Amazon’s decision to block Australian consumers from its main site, refuse to ship to Australia and force us to use a pitiful local site is an act of contempt by a global tech giant that can do what it likes, confident in its remarkable sharemarket position. But it’s also on Australia’s governing class and gouging retail oligopolists who prompted it.

The new GST arrangements on foreign purchases, commencing in a month’s time, are bipartisan and the result of pleading by special interests — local retailer oligopolies who hate the idea of Australians being able to avoid the outrageous mark-ups they slap on products that are available overseas, and state governments who saw an opportunity to suck more from the community via the GST.

The arguments that this is about a “level playing field” — long peddled by the retail oligopoly and politicians — or about multinational tax evasion — a line pushed by Scott Morrison — are rubbish. The Australian government has no more fiscal claim to what Australians spend overseas online than it does to what they spend overseas when they travel. And it’s not Amazon — which is indeed a vast international tax dodger — that is not paying GST, it’s consumers. The government wants Amazon to collect the tax from Australians, not pay the tax itself.

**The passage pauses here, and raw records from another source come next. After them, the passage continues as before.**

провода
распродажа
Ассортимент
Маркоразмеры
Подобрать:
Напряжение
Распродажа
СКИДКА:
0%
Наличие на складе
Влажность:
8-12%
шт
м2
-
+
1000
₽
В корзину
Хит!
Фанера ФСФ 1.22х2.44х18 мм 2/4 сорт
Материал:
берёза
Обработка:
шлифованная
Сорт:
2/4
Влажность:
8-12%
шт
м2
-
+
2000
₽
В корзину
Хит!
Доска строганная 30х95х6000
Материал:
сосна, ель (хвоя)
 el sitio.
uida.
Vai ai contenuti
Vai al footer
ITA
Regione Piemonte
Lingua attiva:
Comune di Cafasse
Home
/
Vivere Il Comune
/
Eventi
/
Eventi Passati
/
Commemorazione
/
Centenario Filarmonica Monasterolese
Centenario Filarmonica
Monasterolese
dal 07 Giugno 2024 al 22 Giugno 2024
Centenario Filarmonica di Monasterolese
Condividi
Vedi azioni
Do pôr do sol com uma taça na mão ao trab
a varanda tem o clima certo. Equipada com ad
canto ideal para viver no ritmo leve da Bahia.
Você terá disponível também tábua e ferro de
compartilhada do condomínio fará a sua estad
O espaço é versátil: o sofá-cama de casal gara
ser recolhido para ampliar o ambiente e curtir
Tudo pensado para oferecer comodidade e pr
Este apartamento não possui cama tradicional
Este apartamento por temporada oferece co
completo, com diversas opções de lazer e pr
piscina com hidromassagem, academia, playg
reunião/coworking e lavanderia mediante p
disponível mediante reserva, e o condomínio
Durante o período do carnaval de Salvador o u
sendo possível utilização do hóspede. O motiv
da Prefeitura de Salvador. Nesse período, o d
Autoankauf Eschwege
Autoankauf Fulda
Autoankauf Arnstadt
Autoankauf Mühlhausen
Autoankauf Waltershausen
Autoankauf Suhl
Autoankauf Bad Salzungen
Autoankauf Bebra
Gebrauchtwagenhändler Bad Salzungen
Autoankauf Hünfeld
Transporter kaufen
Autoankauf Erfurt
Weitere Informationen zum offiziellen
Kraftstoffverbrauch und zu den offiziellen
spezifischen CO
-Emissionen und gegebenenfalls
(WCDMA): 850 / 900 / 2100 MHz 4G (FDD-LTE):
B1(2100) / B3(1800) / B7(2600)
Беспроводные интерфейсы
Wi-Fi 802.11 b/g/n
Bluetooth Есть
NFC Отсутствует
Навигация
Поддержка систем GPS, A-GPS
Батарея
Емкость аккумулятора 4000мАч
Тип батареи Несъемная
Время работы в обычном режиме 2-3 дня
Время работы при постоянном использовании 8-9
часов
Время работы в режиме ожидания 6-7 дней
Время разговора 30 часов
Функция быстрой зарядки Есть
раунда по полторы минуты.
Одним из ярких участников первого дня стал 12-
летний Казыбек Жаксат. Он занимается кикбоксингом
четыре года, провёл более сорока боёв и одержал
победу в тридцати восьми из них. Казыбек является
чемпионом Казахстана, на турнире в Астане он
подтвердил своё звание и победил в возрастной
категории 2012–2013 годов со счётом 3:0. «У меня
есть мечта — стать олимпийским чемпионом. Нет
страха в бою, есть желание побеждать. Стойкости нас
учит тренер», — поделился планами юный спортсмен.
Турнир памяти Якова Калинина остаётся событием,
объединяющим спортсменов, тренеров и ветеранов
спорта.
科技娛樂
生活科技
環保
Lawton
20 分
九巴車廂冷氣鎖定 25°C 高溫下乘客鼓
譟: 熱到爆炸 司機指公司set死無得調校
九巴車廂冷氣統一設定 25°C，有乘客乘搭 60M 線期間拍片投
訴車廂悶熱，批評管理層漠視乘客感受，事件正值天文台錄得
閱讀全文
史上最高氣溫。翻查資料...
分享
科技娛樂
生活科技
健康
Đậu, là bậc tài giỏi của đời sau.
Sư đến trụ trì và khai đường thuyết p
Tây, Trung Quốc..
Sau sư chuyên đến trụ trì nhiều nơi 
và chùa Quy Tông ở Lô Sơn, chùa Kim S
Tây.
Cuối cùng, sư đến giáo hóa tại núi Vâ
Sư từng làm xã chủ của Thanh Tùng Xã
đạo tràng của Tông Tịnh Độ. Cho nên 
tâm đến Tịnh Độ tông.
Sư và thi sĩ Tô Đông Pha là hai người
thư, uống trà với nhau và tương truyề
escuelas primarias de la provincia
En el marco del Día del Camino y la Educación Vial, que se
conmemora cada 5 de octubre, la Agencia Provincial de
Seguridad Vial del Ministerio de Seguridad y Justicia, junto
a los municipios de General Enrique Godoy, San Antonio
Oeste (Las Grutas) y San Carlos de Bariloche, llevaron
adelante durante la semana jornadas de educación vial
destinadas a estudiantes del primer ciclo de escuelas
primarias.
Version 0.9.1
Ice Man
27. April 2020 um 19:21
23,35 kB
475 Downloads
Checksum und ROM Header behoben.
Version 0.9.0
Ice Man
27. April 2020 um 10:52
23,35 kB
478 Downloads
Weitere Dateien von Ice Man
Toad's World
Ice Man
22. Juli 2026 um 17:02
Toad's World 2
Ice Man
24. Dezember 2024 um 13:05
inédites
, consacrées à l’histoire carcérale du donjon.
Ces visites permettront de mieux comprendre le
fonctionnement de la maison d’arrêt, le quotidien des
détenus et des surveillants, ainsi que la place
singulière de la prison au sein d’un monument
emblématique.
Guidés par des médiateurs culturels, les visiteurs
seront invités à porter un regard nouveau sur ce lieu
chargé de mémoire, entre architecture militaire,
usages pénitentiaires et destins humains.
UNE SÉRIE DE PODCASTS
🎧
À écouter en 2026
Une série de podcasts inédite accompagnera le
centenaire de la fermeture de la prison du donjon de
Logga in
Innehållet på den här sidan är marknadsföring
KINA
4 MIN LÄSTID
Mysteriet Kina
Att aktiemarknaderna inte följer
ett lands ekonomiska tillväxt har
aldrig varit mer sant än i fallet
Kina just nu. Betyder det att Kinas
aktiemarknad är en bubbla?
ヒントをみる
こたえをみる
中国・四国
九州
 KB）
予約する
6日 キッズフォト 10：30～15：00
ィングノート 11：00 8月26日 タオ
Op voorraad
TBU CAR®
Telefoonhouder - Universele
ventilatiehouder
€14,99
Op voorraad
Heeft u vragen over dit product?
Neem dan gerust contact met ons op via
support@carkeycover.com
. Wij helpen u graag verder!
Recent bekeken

The result is an amalgam of everything wrong with our political and economic environment, albeit in a kind of #fistworldproblems way. The sordid way special interests and high-profile business people like Gerry Harvey influence government policy at the expense of consumers. The way governments conspire to punish consumers. And the visible contempt of a multinational tech company for consumers.

What to do? From July 1, Australians can shop internationally at Amazon if they’re prepared to pay more to have US shipper collect and forward on their physical products. Choice has a recent guide to those companies here.

The additional cost, however, might be enough to render offshore purchases uneconomic compared to local mark-ups. And accessing Amazon’s international site will only be possible if you have a Virtual Private Network to mask your Australian IP address (you should have one of those no matter what you do online). 

Crikey provided a guide to VPNs three years ago, and other sites have provided updated guides — the rule of thumb is to just not use free VPNs, they’re worth what you pay for them.